Parmi lesquels on déambule, guidé par l’entrelacs des images, entrant dans l’œuvre par ces Pierres qui sont le fondement, évoluant des vers verlainiens de la période parisienne au récit apaisé de l’exil arménien, s’illuminant  aux claires voies qu’ouvrent les essais en prose, dont l’Entretien sur Dante où s’esquisse un art poétique. Des  pages comme sorties d’une bouteille lancée dans la mer fracassée de l’Histoire. Car les écrits de Mandelstam tendent à l’universel en se tenant debout face au despotisme, la tête célestement haute face aux eaux montantes de l’horreur stalinienne.

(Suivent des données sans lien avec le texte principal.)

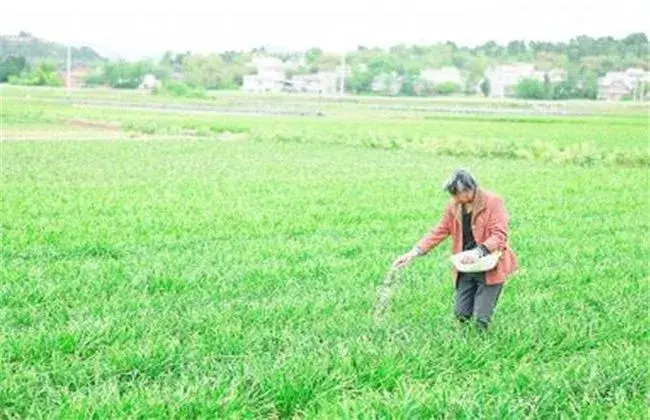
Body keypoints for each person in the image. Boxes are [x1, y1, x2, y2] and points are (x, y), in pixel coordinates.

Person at [392, 169, 518, 331]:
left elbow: (499, 235)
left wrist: (478, 252)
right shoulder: (455, 205)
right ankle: (464, 341)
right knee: (461, 314)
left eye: (456, 194)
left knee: (481, 319)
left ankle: (480, 346)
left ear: (469, 190)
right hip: (465, 266)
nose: (454, 198)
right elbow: (440, 230)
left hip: (489, 265)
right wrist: (413, 252)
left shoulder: (493, 202)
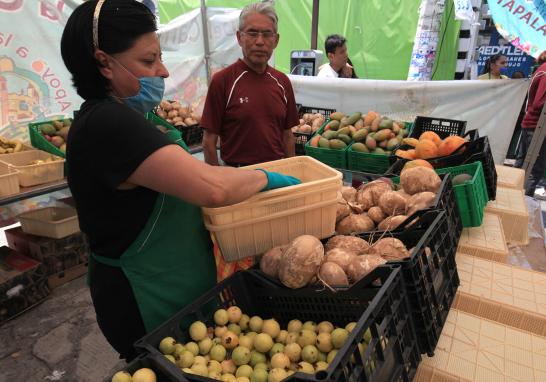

D’emblée, la vie de ce poète né à Saint-Pétersbourg en 1891 résonne du bruit des bottes. «La masse sombre des attroupements de rue a été ma première vive perception consciente», écrit-il.  C’est alors par la voix haute que Mandelstam défiera le martèlement totalitaire. Ses poèmes sont des empreintes sonores qu’il inscrivait dans la mémoire de ses proches, moyen de sous-traire son œuvre aux sbires de Staline. «Je sava is déjà à l’époque que la littérature est entourée de témoins qui font comme partie de la maisonnée», se souvient le poète russe dans Le Bruit du temps. Témoins durablement étreints: «La lecture de Mandelstam était plus que rythmique. Il ne scandait pas, ne prononçait pas les vers, il chantait comme un chaman saisi de visions», note une contemporaine. Des visions que l’on retrouve dans ses poèmes, mais aussi dans son seul texte de fiction, l’étrange Timbre égyptien, paru en 1928.

Cinq ans plus tard, Mandelstam compose seize vers d’un courage insensé. Une acerbe Epigramme contre Staline qui lui vaudra d’être arrêté une première fois, condamné par celui qu’il avait ironiquement appelé le «montagnard du Kremlin». Durant ses trois ans d’exil, il écrit le sommet de son œuvre, les Cahiers de Voronej. A nouveau arrêté en mai 1938, il sera cette fois envoyé aux confins d’où l’on ne revient pas. «La poésie est un pouvoir, car pour elle on vous tue»: et Mandelstam s’éteint, épuisé, au seuil du goulag sibérien.

«Epier les pas du siècle»

Mais les mémoires sont vives. En 1972 dans Contre tout espoir, la compagne du poète Nadejda relate comment elle parvint à sauver les derniers écrits de son mari, appris par cœur. Haute et tragique destinée à laquelle Mandelstam a par trop été réduit, parfois jusqu’au mythe.

«Je n’ai pas envie de parler de moi, mais d’épier les pas du siècle, le bruit et la germination du temps», note ain si le poète, et ces deux volumes invitent à revenir à ses mots, comme des pierres lancées dans la fange sinistre du siècle.

Œuvre puissante, d’emblée reconnue par l’avant-garde littéraire russe, mais qui devra encore traverser les frontières en «samizdats» passés sous le manteau puis infiniment recopiés, avant de pénétrer le monde occidental par la ténacité de quelques passeurs et traducteurs, Paul Celan, Philippe Jaccottet ou encore Jean-Claude Schneider. «C’est le grand poète russe du XXe siècle, son œuvre est héritière d’une culture universelle, affirme-t-il. Et comme toute grande poésie, elle possède deux faces. L’une tournée vers son époque, et l’autre vers l’avenir.»